[What the exercise asks]
Leave out the pictures, and retype the remaining data exactly.

[Raw data]

□ □ □ □ □

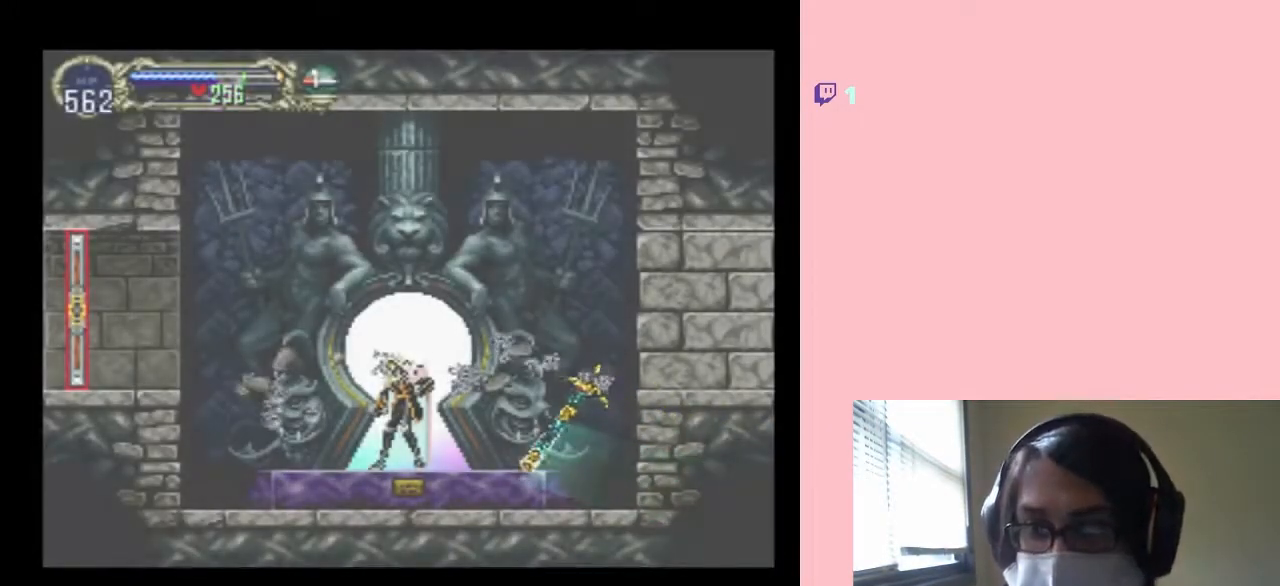
{"buttons": ["X"], "left_stick": "center", "right_stick": "center", "events": [[33, "DPAD_RIGHT", "down"], [433, "DPAD_RIGHT", "up"], [433, "X", "down"]]}
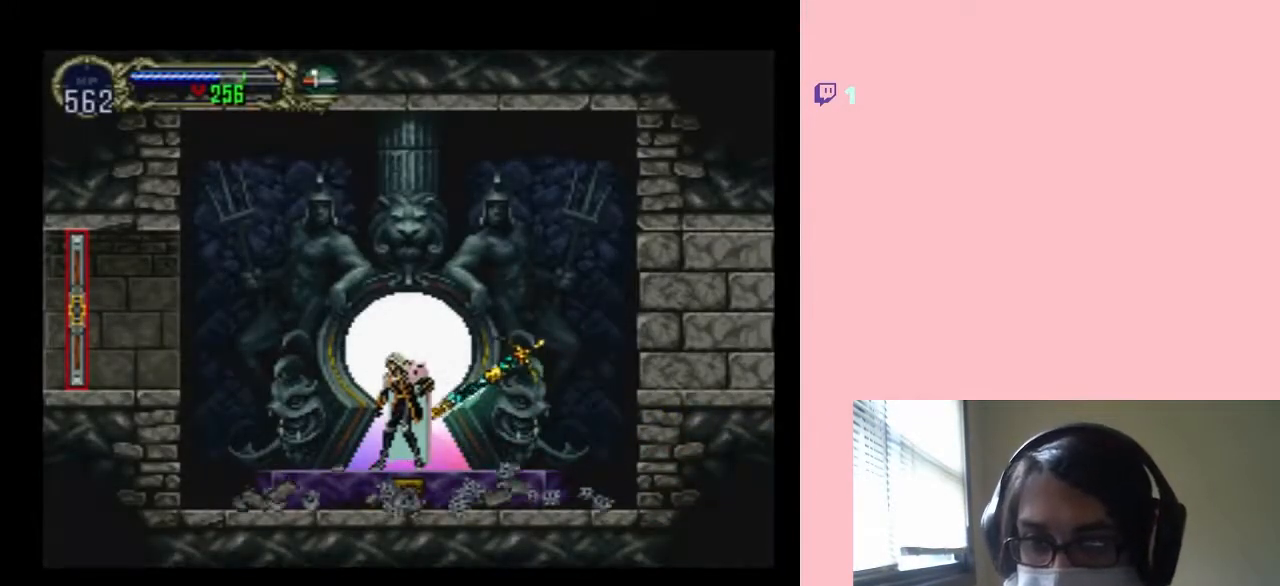
{"buttons": [], "left_stick": "center", "right_stick": "center", "events": [[50, "X", "up"], [150, "DPAD_RIGHT", "down"], [267, "DPAD_RIGHT", "up"], [333, "X", "down"], [450, "X", "up"]]}
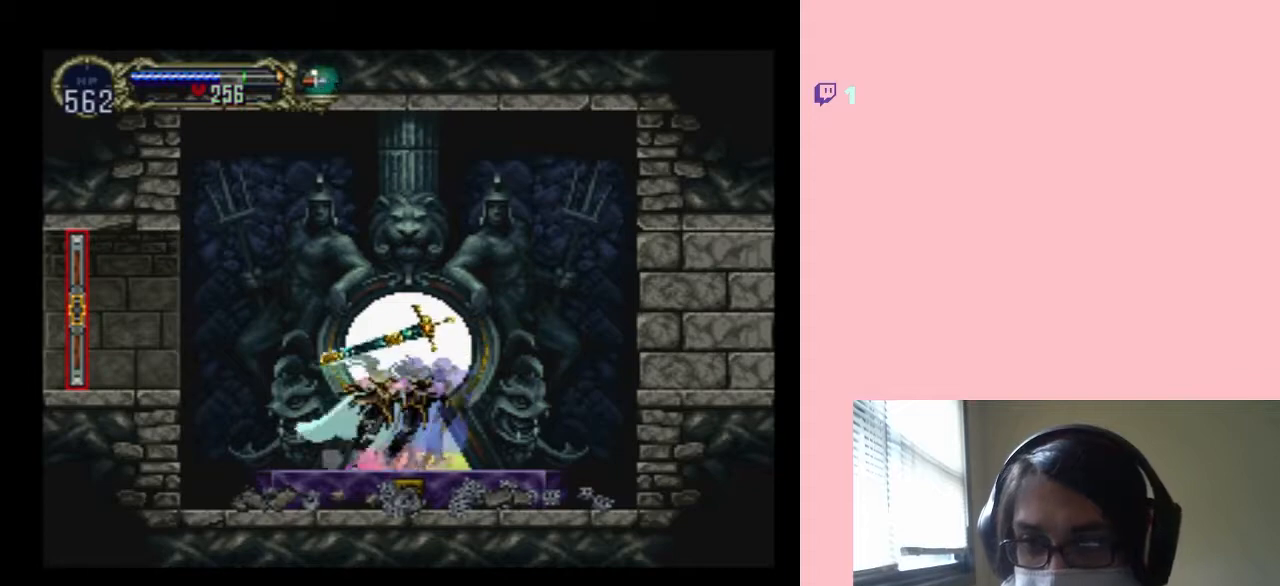
{"buttons": ["DPAD_LEFT"], "left_stick": "center", "right_stick": "center", "events": [[133, "X", "down"], [233, "X", "up"], [317, "B", "down"], [367, "DPAD_LEFT", "down"], [500, "B", "up"]]}
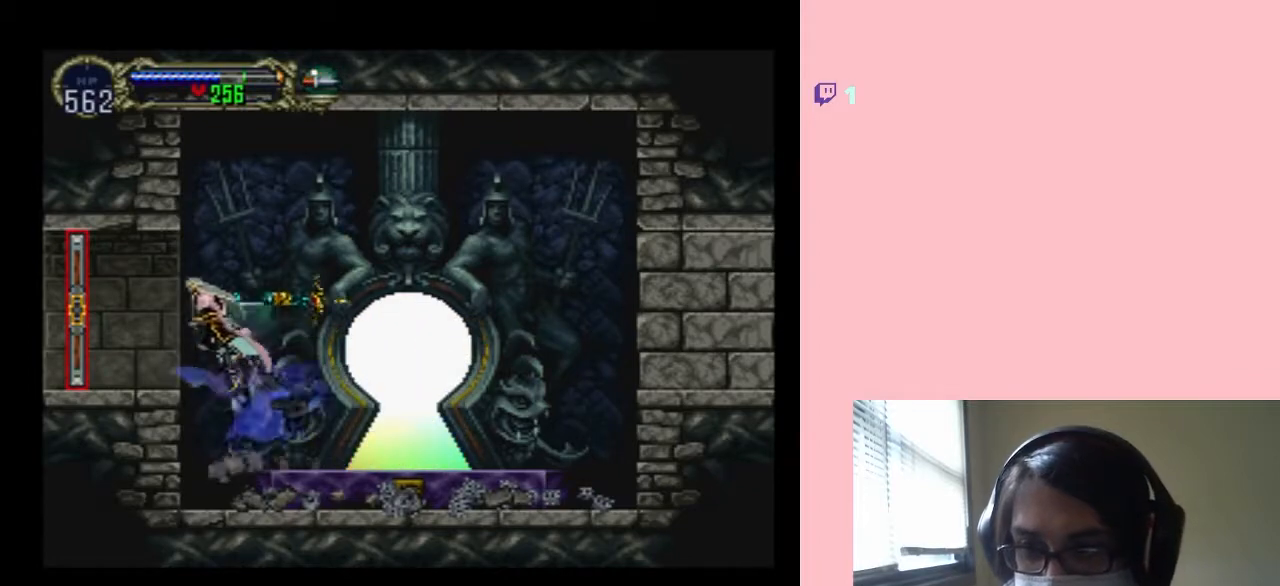
{"buttons": ["DPAD_LEFT"], "left_stick": "center", "right_stick": "center", "events": []}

□ □ □ □ □

[Answer]
{"buttons": ["X"], "left_stick": "center", "right_stick": "center", "events": [[33, "DPAD_RIGHT", "down"], [433, "DPAD_RIGHT", "up"], [433, "X", "down"]]}
{"buttons": [], "left_stick": "center", "right_stick": "center", "events": [[50, "X", "up"], [150, "DPAD_RIGHT", "down"], [267, "DPAD_RIGHT", "up"], [333, "X", "down"], [450, "X", "up"]]}
{"buttons": ["DPAD_LEFT"], "left_stick": "center", "right_stick": "center", "events": [[133, "X", "down"], [233, "X", "up"], [317, "B", "down"], [367, "DPAD_LEFT", "down"], [500, "B", "up"]]}
{"buttons": ["DPAD_LEFT"], "left_stick": "center", "right_stick": "center", "events": []}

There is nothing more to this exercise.